Terobosan ESA: Eropa Kembangkan Protein Solein dari Udara dan Urine untuk Misi Astronot Jangka Panjang
ESA meluncurkan proyek HOBI-WAN untuk membuat protein Solein dari udara dan urea dalam urine astronot. Inovasi ini demi kemandirian pangan misi jangka panjang ke Bulan & Mars.
JAKARTA, JClarity – Badan Antariksa Eropa (European Space Agency/ESA) mengumumkan peluncuran proyek percontohan inovatif yang bertujuan menciptakan sumber makanan berkelanjutan bagi para astronot selama misi antariksa jangka panjang ke Bulan dan Mars. Proyek yang diberi nama HOBI-WAN (Hydrogen Oxidizing Bacteria in Weightlessness As a Nutrient Source) ini berfokus pada produksi protein bubuk serbaguna, Solein, yang dibuat dari udara, listrik, dan limbah tubuh manusia, khususnya urine.
Inisiatif ini hadir sebagai jawaban atas tantangan logistik pengiriman makanan dari Bumi yang dianggap tidak praktis, mahal, dan tidak efisien untuk misi di luar orbit rendah Bumi (LEO). "Agar manusia dapat menjalankan misi jangka panjang di Bulan, atau bahkan suatu hari pergi ke Mars, diperlukan solusi inovatif dan berkelanjutan untuk dapat bertahan hidup dengan pasokan terbatas," ujar Angelique Van Ombergen, Kepala Ilmuwan Eksplorasi ESA.
Solein, yang dikembangkan oleh perusahaan teknologi pangan Finlandia, Solar Foods, diproduksi melalui proses fermentasi gas. Di Bumi, proses ini biasanya memanfaatkan amonia sebagai sumber nitrogen untuk sintesis protein. Namun, dalam adaptasi untuk lingkungan luar angkasa, nitrogen akan disuplai dari urea, senyawa organik utama yang ditemukan dalam urine astronot.

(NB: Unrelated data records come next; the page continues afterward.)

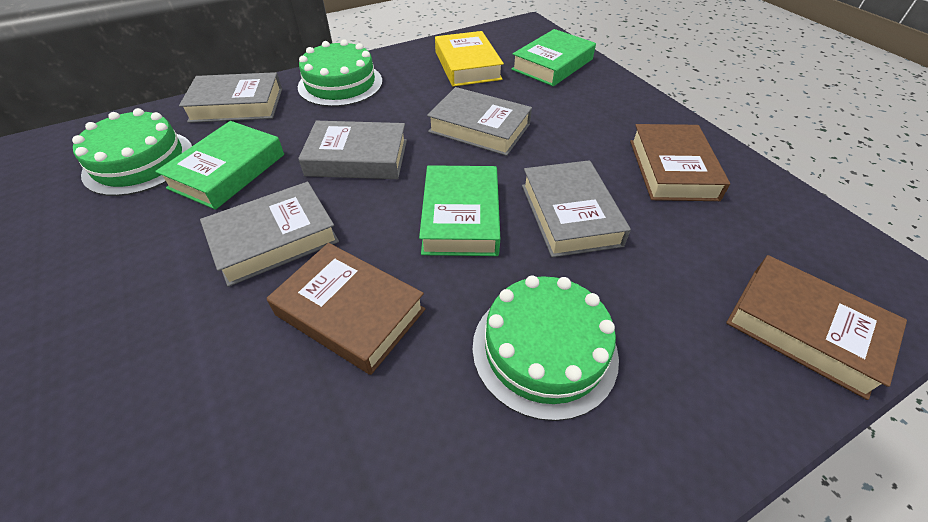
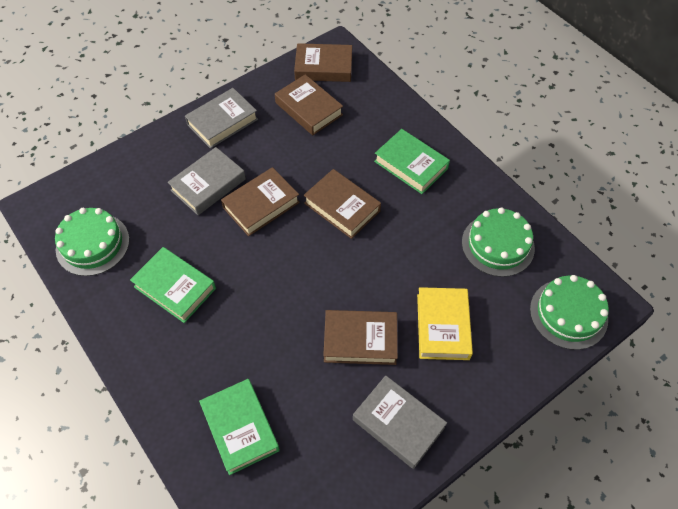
brown book: 3 -> 5
grey book: 5 -> 3

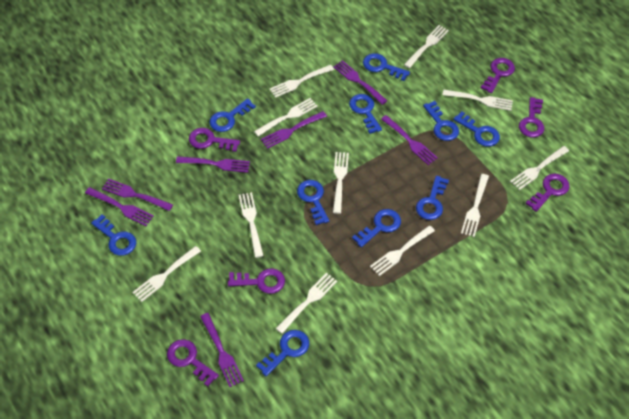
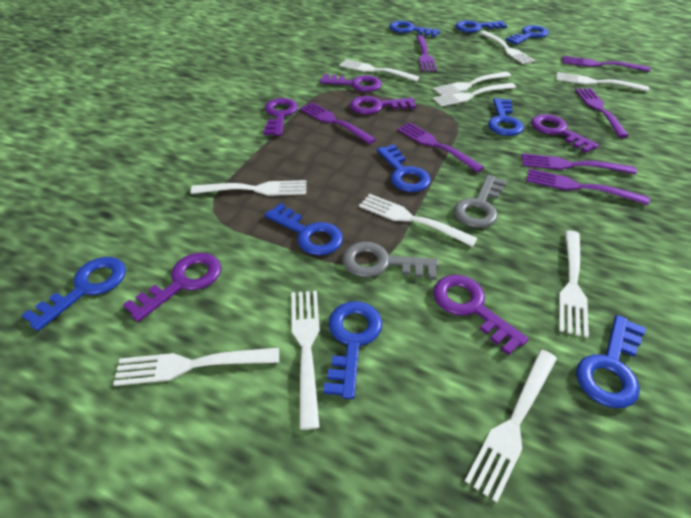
blue key: 10 -> 9
grey key: 0 -> 2

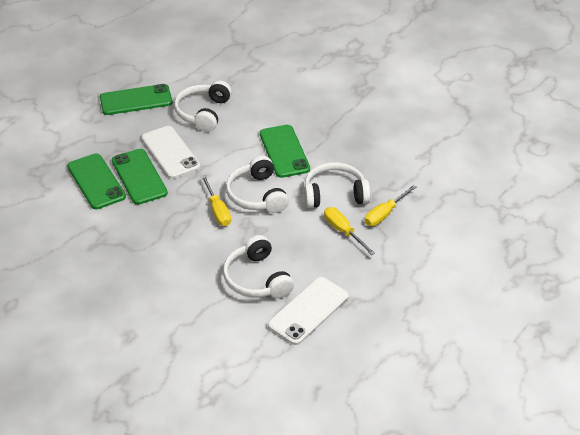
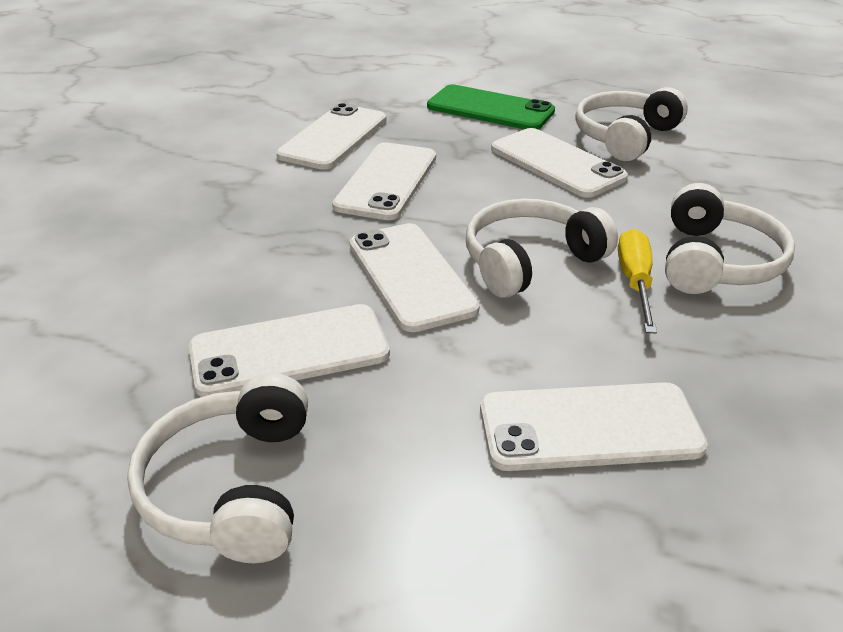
green phone: 4 -> 1
white phone: 2 -> 6
yellow screwdriver: 3 -> 1

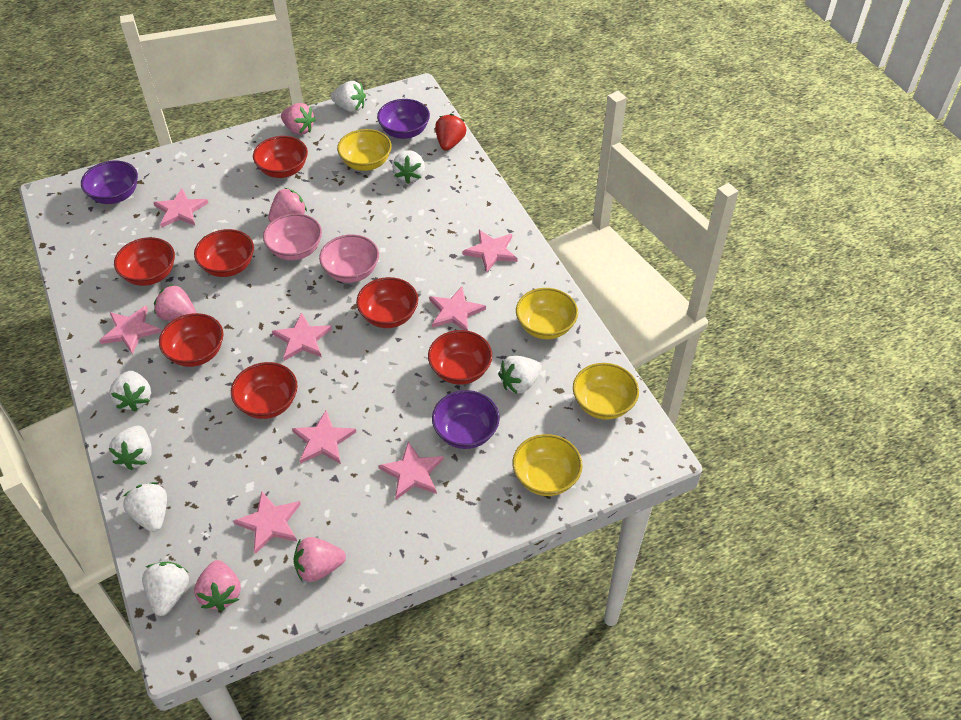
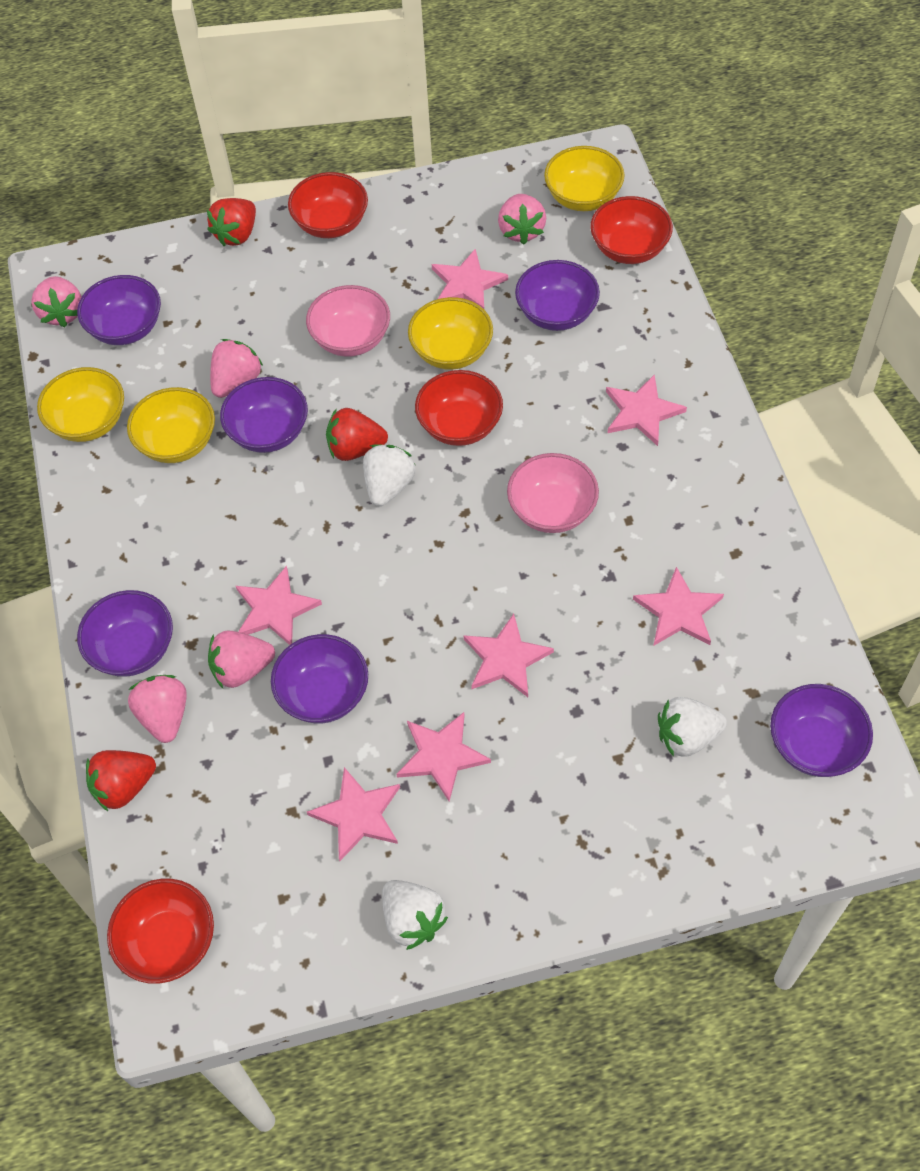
pink star: 8 -> 7
purple bowl: 3 -> 6
red bowl: 7 -> 4
red strawberry: 1 -> 3
white strawberry: 7 -> 3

Teknologi ini bekerja dengan memanfaatkan mikroba yang diberi makan gas hidrogen, oksigen, dan karbon dioksida dari udara, serta urea dari urine. Mikroba tersebut kemudian berlipat ganda untuk menghasilkan bubuk protein Solein yang kaya nutrisi, tanpa memerlukan lahan pertanian atau sinar matahari. ESA mendanai proyek ini melalui Program Eksplorasi Terrae Novae, dengan menunjuk OHB System AG sebagai kontraktor utama yang akan bekerja sama dengan Solar Foods.
Fase awal dari proyek HOBI-WAN akan berfokus pada pengembangan teknologi produksi Solein di Bumi. Setelah itu, uji coba akan dilanjutkan di Stasiun Luar Angkasa Internasional (ISS) untuk memvalidasi apakah proses fermentasi gas dapat berfungsi secara efektif dalam kondisi mikrogravitasi. Menurut Arttu Luukanen, Wakil Presiden Senior Bidang Antariksa dan Pertahanan Solar Foods, tantangan terbesar adalah perilaku gas dan cairan dalam mikrogravitasi, yang dapat secara drastis memengaruhi transportasi nutrisi bagi mikroba Solein. Pihak pengembang berharap, dengan kemajuan yang ada, Solein dapat menjadi sumber protein utama bagi para penjelajah antariksa pada tahun 2035.